**Data section**
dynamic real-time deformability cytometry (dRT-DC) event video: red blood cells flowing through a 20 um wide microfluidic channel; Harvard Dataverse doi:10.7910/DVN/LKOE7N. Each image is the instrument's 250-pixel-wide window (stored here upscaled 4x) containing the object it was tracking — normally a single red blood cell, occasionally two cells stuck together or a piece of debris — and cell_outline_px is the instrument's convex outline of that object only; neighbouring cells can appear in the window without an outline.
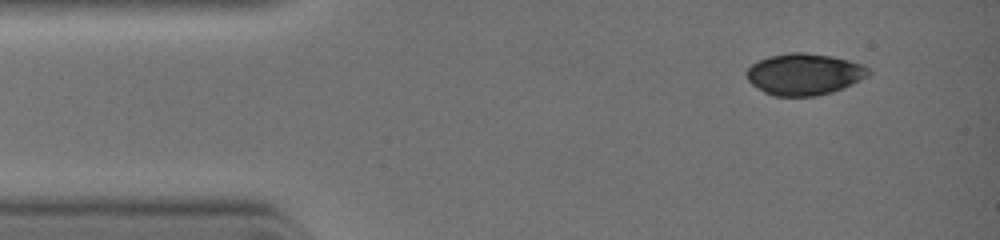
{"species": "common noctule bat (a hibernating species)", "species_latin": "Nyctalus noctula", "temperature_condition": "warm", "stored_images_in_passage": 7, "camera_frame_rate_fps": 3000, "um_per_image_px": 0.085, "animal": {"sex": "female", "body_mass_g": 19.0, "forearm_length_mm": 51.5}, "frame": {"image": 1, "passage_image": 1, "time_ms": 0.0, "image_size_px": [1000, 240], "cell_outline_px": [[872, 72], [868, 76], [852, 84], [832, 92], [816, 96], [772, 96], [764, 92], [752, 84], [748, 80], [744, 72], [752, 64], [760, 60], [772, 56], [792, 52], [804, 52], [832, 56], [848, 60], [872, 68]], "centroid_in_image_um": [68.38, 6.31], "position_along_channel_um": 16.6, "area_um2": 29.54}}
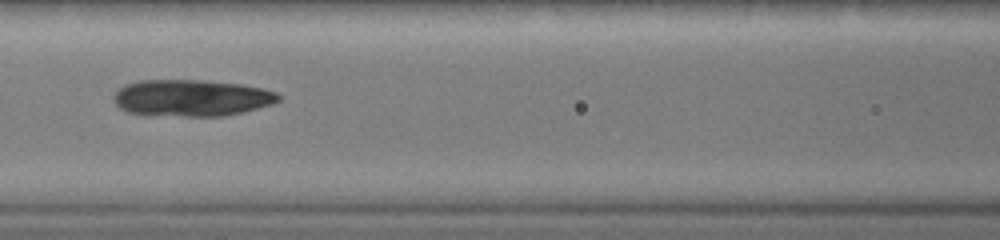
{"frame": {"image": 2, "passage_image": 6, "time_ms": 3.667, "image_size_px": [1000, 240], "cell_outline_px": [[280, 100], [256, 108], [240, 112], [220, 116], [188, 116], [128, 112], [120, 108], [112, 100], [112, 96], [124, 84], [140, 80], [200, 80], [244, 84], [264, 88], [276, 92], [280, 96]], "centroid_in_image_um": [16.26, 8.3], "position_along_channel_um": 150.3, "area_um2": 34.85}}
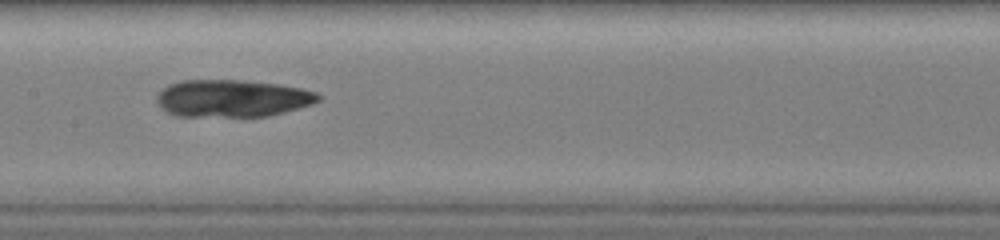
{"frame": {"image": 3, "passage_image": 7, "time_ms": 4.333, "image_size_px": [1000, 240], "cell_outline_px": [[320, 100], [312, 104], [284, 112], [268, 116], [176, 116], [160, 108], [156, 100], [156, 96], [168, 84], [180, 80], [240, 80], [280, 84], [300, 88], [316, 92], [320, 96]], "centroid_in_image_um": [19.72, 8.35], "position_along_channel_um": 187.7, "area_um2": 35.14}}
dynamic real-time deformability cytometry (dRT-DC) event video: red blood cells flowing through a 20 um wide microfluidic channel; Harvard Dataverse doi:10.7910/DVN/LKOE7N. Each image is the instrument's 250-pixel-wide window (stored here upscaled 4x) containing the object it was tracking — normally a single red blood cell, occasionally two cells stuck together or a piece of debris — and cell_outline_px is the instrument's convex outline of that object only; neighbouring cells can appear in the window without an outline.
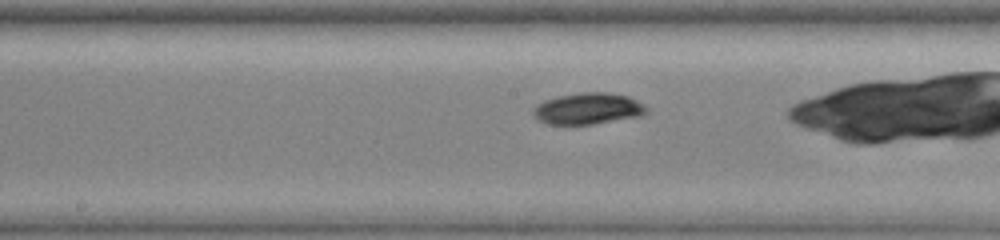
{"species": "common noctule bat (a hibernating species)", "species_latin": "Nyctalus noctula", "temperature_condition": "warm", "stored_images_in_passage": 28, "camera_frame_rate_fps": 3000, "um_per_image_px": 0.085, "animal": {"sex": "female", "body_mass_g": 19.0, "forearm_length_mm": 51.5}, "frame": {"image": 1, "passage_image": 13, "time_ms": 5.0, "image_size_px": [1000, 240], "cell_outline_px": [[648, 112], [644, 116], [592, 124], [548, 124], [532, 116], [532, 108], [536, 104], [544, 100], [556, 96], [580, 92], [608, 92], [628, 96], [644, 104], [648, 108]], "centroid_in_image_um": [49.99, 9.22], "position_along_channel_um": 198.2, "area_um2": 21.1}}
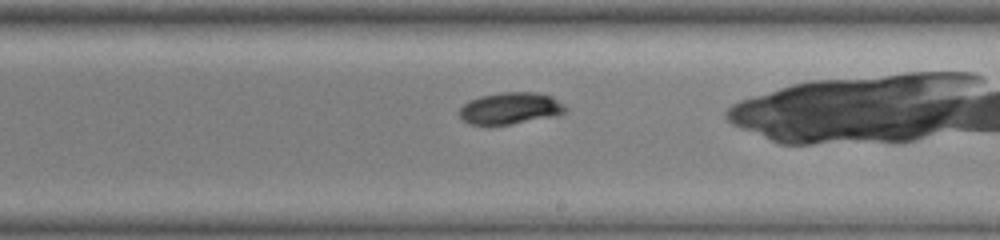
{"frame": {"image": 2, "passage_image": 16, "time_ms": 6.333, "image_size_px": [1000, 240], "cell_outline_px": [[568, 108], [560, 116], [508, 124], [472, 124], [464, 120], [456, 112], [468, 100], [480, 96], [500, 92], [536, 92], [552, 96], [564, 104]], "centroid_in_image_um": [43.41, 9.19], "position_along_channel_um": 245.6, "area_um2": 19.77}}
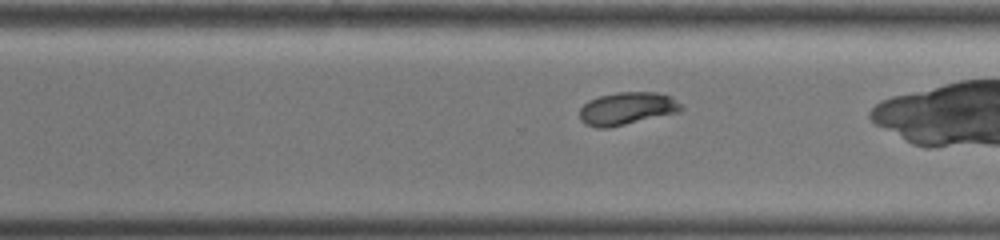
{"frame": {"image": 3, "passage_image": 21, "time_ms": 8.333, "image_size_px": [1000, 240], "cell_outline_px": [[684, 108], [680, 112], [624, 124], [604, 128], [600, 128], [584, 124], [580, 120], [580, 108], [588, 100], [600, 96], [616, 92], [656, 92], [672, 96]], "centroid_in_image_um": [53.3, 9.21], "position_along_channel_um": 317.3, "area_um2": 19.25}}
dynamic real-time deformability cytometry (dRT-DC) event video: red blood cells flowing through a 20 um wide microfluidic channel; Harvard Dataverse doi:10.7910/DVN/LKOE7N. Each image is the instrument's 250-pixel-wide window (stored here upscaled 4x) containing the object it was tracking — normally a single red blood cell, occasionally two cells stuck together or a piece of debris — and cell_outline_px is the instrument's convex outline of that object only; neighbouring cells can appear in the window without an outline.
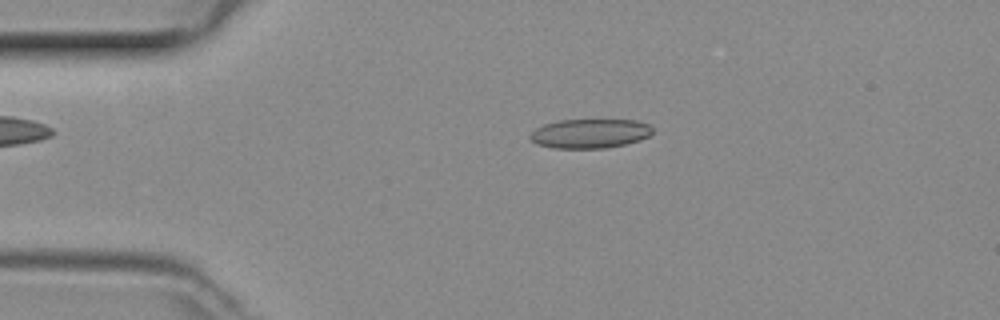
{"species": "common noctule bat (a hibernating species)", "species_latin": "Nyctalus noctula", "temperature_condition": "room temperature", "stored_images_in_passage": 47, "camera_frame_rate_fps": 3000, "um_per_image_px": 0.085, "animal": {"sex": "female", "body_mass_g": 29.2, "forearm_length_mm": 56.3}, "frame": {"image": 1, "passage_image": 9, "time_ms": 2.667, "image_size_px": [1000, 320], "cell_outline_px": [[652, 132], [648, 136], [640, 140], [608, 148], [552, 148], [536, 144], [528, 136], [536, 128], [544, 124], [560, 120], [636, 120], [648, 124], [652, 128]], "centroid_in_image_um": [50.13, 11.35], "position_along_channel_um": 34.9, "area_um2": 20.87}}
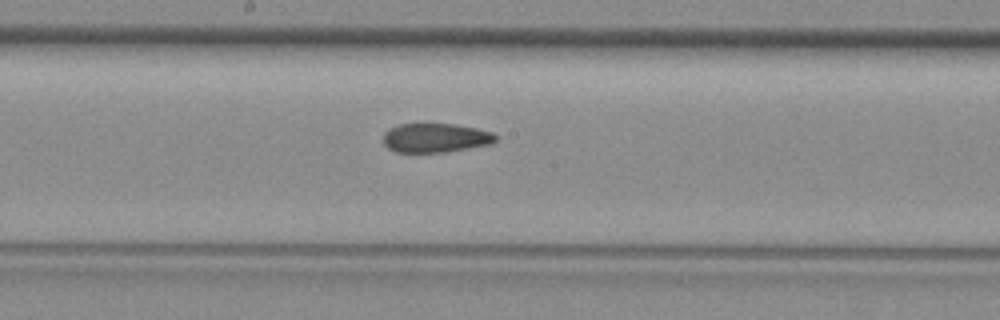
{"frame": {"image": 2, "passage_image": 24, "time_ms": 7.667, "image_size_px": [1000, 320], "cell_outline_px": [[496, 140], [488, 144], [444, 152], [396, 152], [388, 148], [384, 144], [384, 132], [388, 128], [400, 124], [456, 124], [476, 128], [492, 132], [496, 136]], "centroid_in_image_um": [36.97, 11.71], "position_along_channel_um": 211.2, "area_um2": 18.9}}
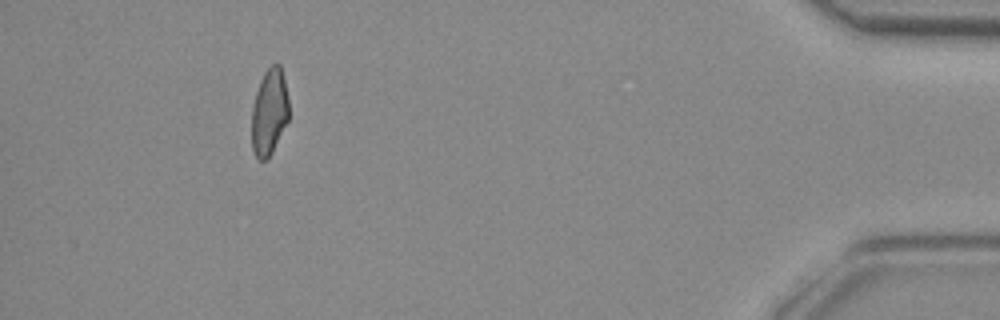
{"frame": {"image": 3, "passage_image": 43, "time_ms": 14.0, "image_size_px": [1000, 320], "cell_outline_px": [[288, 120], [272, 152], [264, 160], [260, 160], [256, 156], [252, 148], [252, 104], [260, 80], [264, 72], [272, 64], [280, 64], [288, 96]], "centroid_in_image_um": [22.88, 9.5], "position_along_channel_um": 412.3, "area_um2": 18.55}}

**Work to do**
Leave out all images, then reproduce the entries above exactly.

**Result below**
dynamic real-time deformability cytometry (dRT-DC) event video: red blood cells flowing through a 20 um wide microfluidic channel; Harvard Dataverse doi:10.7910/DVN/LKOE7N. Each image is the instrument's 250-pixel-wide window (stored here upscaled 4x) containing the object it was tracking — normally a single red blood cell, occasionally two cells stuck together or a piece of debris — and cell_outline_px is the instrument's convex outline of that object only; neighbouring cells can appear in the window without an outline.
{"species": "common noctule bat (a hibernating species)", "species_latin": "Nyctalus noctula", "temperature_condition": "warm", "stored_images_in_passage": 7, "camera_frame_rate_fps": 3000, "um_per_image_px": 0.085, "animal": {"sex": "female", "body_mass_g": 19.0, "forearm_length_mm": 51.5}, "frame": {"image": 1, "passage_image": 1, "time_ms": 0.0, "image_size_px": [1000, 240], "cell_outline_px": [[872, 72], [868, 76], [852, 84], [832, 92], [816, 96], [772, 96], [764, 92], [752, 84], [748, 80], [744, 72], [752, 64], [760, 60], [772, 56], [792, 52], [804, 52], [832, 56], [848, 60], [872, 68]], "centroid_in_image_um": [68.38, 6.31], "position_along_channel_um": 16.6, "area_um2": 29.54}}
{"frame": {"image": 2, "passage_image": 6, "time_ms": 3.667, "image_size_px": [1000, 240], "cell_outline_px": [[280, 100], [256, 108], [240, 112], [220, 116], [188, 116], [128, 112], [120, 108], [112, 100], [112, 96], [124, 84], [140, 80], [200, 80], [244, 84], [264, 88], [276, 92], [280, 96]], "centroid_in_image_um": [16.26, 8.3], "position_along_channel_um": 150.3, "area_um2": 34.85}}
{"frame": {"image": 3, "passage_image": 7, "time_ms": 4.333, "image_size_px": [1000, 240], "cell_outline_px": [[320, 100], [312, 104], [284, 112], [268, 116], [176, 116], [160, 108], [156, 100], [156, 96], [168, 84], [180, 80], [240, 80], [280, 84], [300, 88], [316, 92], [320, 96]], "centroid_in_image_um": [19.72, 8.35], "position_along_channel_um": 187.7, "area_um2": 35.14}}
dynamic real-time deformability cytometry (dRT-DC) event video: red blood cells flowing through a 20 um wide microfluidic channel; Harvard Dataverse doi:10.7910/DVN/LKOE7N. Each image is the instrument's 250-pixel-wide window (stored here upscaled 4x) containing the object it was tracking — normally a single red blood cell, occasionally two cells stuck together or a piece of debris — and cell_outline_px is the instrument's convex outline of that object only; neighbouring cells can appear in the window without an outline.
{"species": "common noctule bat (a hibernating species)", "species_latin": "Nyctalus noctula", "temperature_condition": "warm", "stored_images_in_passage": 28, "camera_frame_rate_fps": 3000, "um_per_image_px": 0.085, "animal": {"sex": "female", "body_mass_g": 19.0, "forearm_length_mm": 51.5}, "frame": {"image": 1, "passage_image": 13, "time_ms": 5.0, "image_size_px": [1000, 240], "cell_outline_px": [[648, 112], [644, 116], [592, 124], [548, 124], [532, 116], [532, 108], [536, 104], [544, 100], [556, 96], [580, 92], [608, 92], [628, 96], [644, 104], [648, 108]], "centroid_in_image_um": [49.99, 9.22], "position_along_channel_um": 198.2, "area_um2": 21.1}}
{"frame": {"image": 2, "passage_image": 16, "time_ms": 6.333, "image_size_px": [1000, 240], "cell_outline_px": [[568, 108], [560, 116], [508, 124], [472, 124], [464, 120], [456, 112], [468, 100], [480, 96], [500, 92], [536, 92], [552, 96], [564, 104]], "centroid_in_image_um": [43.41, 9.19], "position_along_channel_um": 245.6, "area_um2": 19.77}}
{"frame": {"image": 3, "passage_image": 21, "time_ms": 8.333, "image_size_px": [1000, 240], "cell_outline_px": [[684, 108], [680, 112], [624, 124], [604, 128], [600, 128], [584, 124], [580, 120], [580, 108], [588, 100], [600, 96], [616, 92], [656, 92], [672, 96]], "centroid_in_image_um": [53.3, 9.21], "position_along_channel_um": 317.3, "area_um2": 19.25}}
dynamic real-time deformability cytometry (dRT-DC) event video: red blood cells flowing through a 20 um wide microfluidic channel; Harvard Dataverse doi:10.7910/DVN/LKOE7N. Each image is the instrument's 250-pixel-wide window (stored here upscaled 4x) containing the object it was tracking — normally a single red blood cell, occasionally two cells stuck together or a piece of debris — and cell_outline_px is the instrument's convex outline of that object only; neighbouring cells can appear in the window without an outline.
{"species": "common noctule bat (a hibernating species)", "species_latin": "Nyctalus noctula", "temperature_condition": "room temperature", "stored_images_in_passage": 47, "camera_frame_rate_fps": 3000, "um_per_image_px": 0.085, "animal": {"sex": "female", "body_mass_g": 29.2, "forearm_length_mm": 56.3}, "frame": {"image": 1, "passage_image": 9, "time_ms": 2.667, "image_size_px": [1000, 320], "cell_outline_px": [[652, 132], [648, 136], [640, 140], [608, 148], [552, 148], [536, 144], [528, 136], [536, 128], [544, 124], [560, 120], [636, 120], [648, 124], [652, 128]], "centroid_in_image_um": [50.13, 11.35], "position_along_channel_um": 34.9, "area_um2": 20.87}}
{"frame": {"image": 2, "passage_image": 24, "time_ms": 7.667, "image_size_px": [1000, 320], "cell_outline_px": [[496, 140], [488, 144], [444, 152], [396, 152], [388, 148], [384, 144], [384, 132], [388, 128], [400, 124], [456, 124], [476, 128], [492, 132], [496, 136]], "centroid_in_image_um": [36.97, 11.71], "position_along_channel_um": 211.2, "area_um2": 18.9}}
{"frame": {"image": 3, "passage_image": 43, "time_ms": 14.0, "image_size_px": [1000, 320], "cell_outline_px": [[288, 120], [272, 152], [264, 160], [260, 160], [256, 156], [252, 148], [252, 104], [260, 80], [264, 72], [272, 64], [280, 64], [288, 96]], "centroid_in_image_um": [22.88, 9.5], "position_along_channel_um": 412.3, "area_um2": 18.55}}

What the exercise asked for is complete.